SUPPLIED TEXT:
'''

Five Hundred Years of Giorgio Vasari in Arezzo, Italy

Arezzo, Italy
Arezzo, Italy Photo courtesy of Flickr user anguskirk

This year Arezzo, a Tuscan provincial capital about 50 miles southeast of Florence, celebrates the 500th anniversary of the birth of favorite son Giorgio Vasari (1511-1574), author of Lives of the Most Excellent Painters, Sculptors and Architects. One of the first art historical treatises, published in 1550, it remains a touchstone for scholars and connoisseurs; some claim Vasari even coined the word Renaissance for that period of remarkable artistic flowering that occurred in Italy around 1500. As biography, the Lives is equally successful, providing colorful stories and intimate touches only a Renaissance gadfly like Vasari could know.

But the father of Italian art history was first and foremost a painter and architect in his own time. He worked for Popes in Rome and Medicis in Florence, where he designed the Palazzo degli Uffizi, now a renowned museum that displays, among many other noteworthy works, Vasari’s Portrait of Lorenzo the Magnificent.

Poor fellow. His art, generally considered Mannerist in style, has ever played second fiddle to that of Renaissance contemporaries like Michelangelo. And even in his hometown of Arezzo he is eclipsed by Piero della Francesca, who created his masterpiece The Legend of the True Cross fresco series for the Church of San Francesco.

'''

ASSIGNED TASK 1:
In the article on Vasari, what building in Florence did Vasari design?
ASSIGNED TASK 2:
Pull from the article on Vasari the passage from "Poor fellow. His" up to and including "of San Francesco.".
The records have no connection to the article on Vasari.

INFORMATION GIVEN:
'''

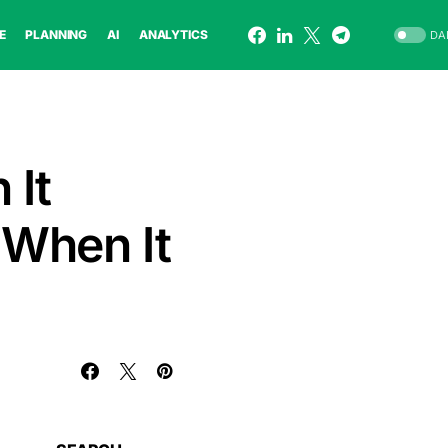
E
PLANNING
AI
ANALYTICS
DA
 It
 When It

'''

ANSWER BOX 1:
The Palazzo degli Uffizi.

ANSWER BOX 2:
Poor fellow. His art, generally considered Mannerist in style, has ever played second fiddle to that of Renaissance contemporaries like Michelangelo. And even in his hometown of Arezzo he is eclipsed by Piero della Francesca, who created his masterpiece The Legend of the True Cross fresco series for the Church of San Francesco.